■ Excerpt
Scanning the following data matrix reproduces the bug: barcode

This bug sadly renders Google Vision barcode scanning useless for the mentioned use case.

Two suggested solutions:

  • accept other encodings than ASCII and UTF-8
  • provide access to the raw data through a byte array

dspoeri avatar Jan 10 '21 18:01 dspoeri

Just saw this and it is similar to an issue reported last year . I commented on that here https://github.com/googlesamples/mlkit/issues/44#issuecomment-632303060 Unfortunately meant the library just didnt work for our use cases.... Its a shame as its an excellent library otherwise....

I agree with the suggested solutions... it would be wonderful for the library to either support the ISO-8859-1 characterset as an option. Or else to provide access to the scanned data as a byte array without going through any character set conversions... Both options would allow reading of all barcodes

I noticed there was some new version com.google.firebase:firebase-ml-vision-barcode-model:16.1.2 released later in 2020 but havent had time to see if these provided that access...

■ Directions
From the barcode scanning thread, extract the part that opens with the words "Just saw this" and closes with "provided that access...".

■ Extracted data
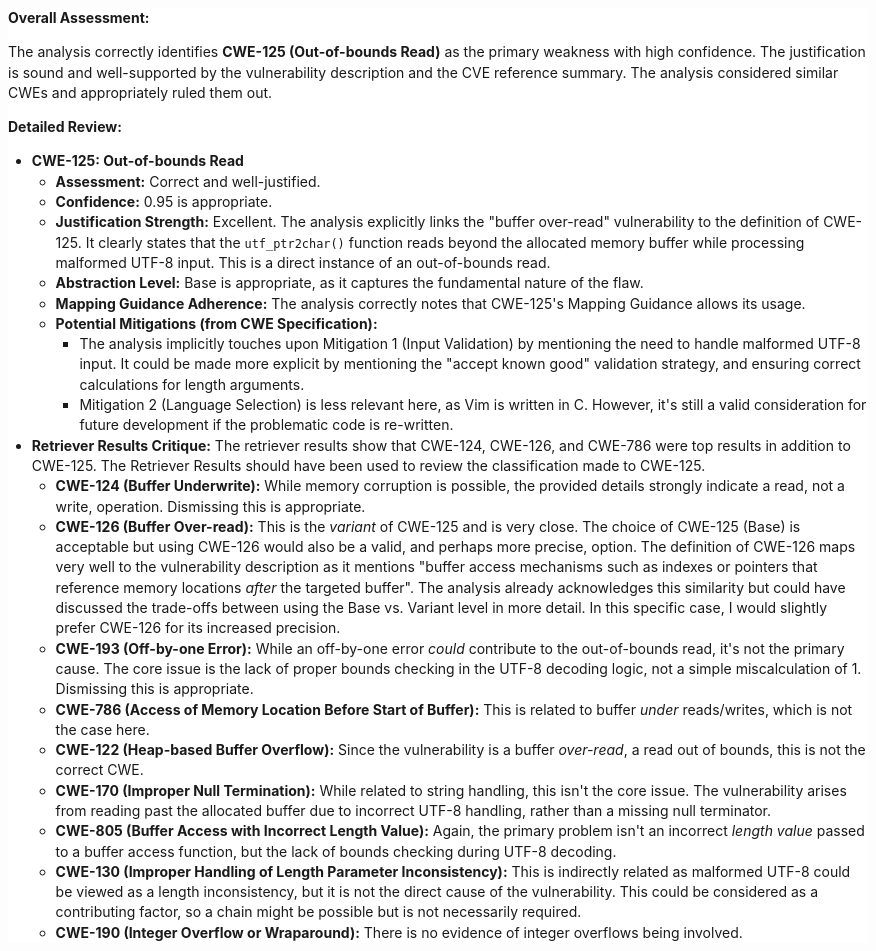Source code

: **Overall Assessment:**

The analysis correctly identifies **CWE-125 (Out-of-bounds Read)** as the primary weakness with high confidence. The justification is sound and well-supported by the vulnerability description and the CVE reference summary. The analysis considered similar CWEs and appropriately ruled them out.

**Detailed Review:**

*   **CWE-125: Out-of-bounds Read**
    *   **Assessment:** Correct and well-justified.
    *   **Confidence:** 0.95 is appropriate.
    *   **Justification Strength:** Excellent. The analysis explicitly links the "buffer over-read" vulnerability to the definition of CWE-125. It clearly states that the `utf_ptr2char()` function reads beyond the allocated memory buffer while processing malformed UTF-8 input. This is a direct instance of an out-of-bounds read.
    *   **Abstraction Level:** Base is appropriate, as it captures the fundamental nature of the flaw.
    *   **Mapping Guidance Adherence:** The analysis correctly notes that CWE-125's Mapping Guidance allows its usage.
    *   **Potential Mitigations (from CWE Specification):**
        *   The analysis implicitly touches upon Mitigation 1 (Input Validation) by mentioning the need to handle malformed UTF-8 input.  It could be made more explicit by mentioning the "accept known good" validation strategy, and ensuring correct calculations for length arguments.
        *   Mitigation 2 (Language Selection) is less relevant here, as Vim is written in C.  However, it's still a valid consideration for future development if the problematic code is re-written.
*   **Retriever Results Critique:**
    The retriever results show that CWE-124, CWE-126, and CWE-786 were top results in addition to CWE-125. The Retriever Results should have been used to review the classification made to CWE-125.
    *   **CWE-124 (Buffer Underwrite):** While memory corruption is possible, the provided details strongly indicate a read, not a write, operation. Dismissing this is appropriate.
    *   **CWE-126 (Buffer Over-read):** This is the *variant* of CWE-125 and is very close. The choice of CWE-125 (Base) is acceptable but using CWE-126 would also be a valid, and perhaps more precise, option. The definition of CWE-126 maps very well to the vulnerability description as it mentions "buffer access mechanisms such as indexes or pointers that reference memory locations *after* the targeted buffer".  The analysis already acknowledges this similarity but could have discussed the trade-offs between using the Base vs. Variant level in more detail.  In this specific case, I would slightly prefer CWE-126 for its increased precision.
    *   **CWE-193 (Off-by-one Error):** While an off-by-one error *could* contribute to the out-of-bounds read, it's not the primary cause.  The core issue is the lack of proper bounds checking in the UTF-8 decoding logic, not a simple miscalculation of 1.  Dismissing this is appropriate.
    *   **CWE-786 (Access of Memory Location Before Start of Buffer):** This is related to buffer *under* reads/writes, which is not the case here.
    *   **CWE-122 (Heap-based Buffer Overflow):** Since the vulnerability is a buffer *over-read*, a read out of bounds, this is not the correct CWE.
    *   **CWE-170 (Improper Null Termination):** While related to string handling, this isn't the core issue. The vulnerability arises from reading past the allocated buffer due to incorrect UTF-8 handling, rather than a missing null terminator.
    *   **CWE-805 (Buffer Access with Incorrect Length Value):** Again, the primary problem isn't an incorrect *length value* passed to a buffer access function, but the lack of bounds checking during UTF-8 decoding.
    *   **CWE-130 (Improper Handling of Length Parameter Inconsistency):** This is indirectly related as malformed UTF-8 could be viewed as a length inconsistency, but it is not the direct cause of the vulnerability. This could be considered as a contributing factor, so a chain might be possible but is not necessarily required.
    *   **CWE-190 (Integer Overflow or Wraparound):** There is no evidence of integer overflows being involved.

■ Your solution
Just saw this and it is similar to an issue reported last year . I commented on that here https://github.com/googlesamples/mlkit/issues/44#issuecomment-632303060 Unfortunately meant the library just didnt work for our use cases.... Its a shame as its an excellent library otherwise....

I agree with the suggested solutions... it would be wonderful for the library to either support the ISO-8859-1 characterset as an option. Or else to provide access to the scanned data as a byte array without going through any character set conversions... Both options would allow reading of all barcodes

I noticed there was some new version com.google.firebase:firebase-ml-vision-barcode-model:16.1.2 released later in 2020 but havent had time to see if these provided that access...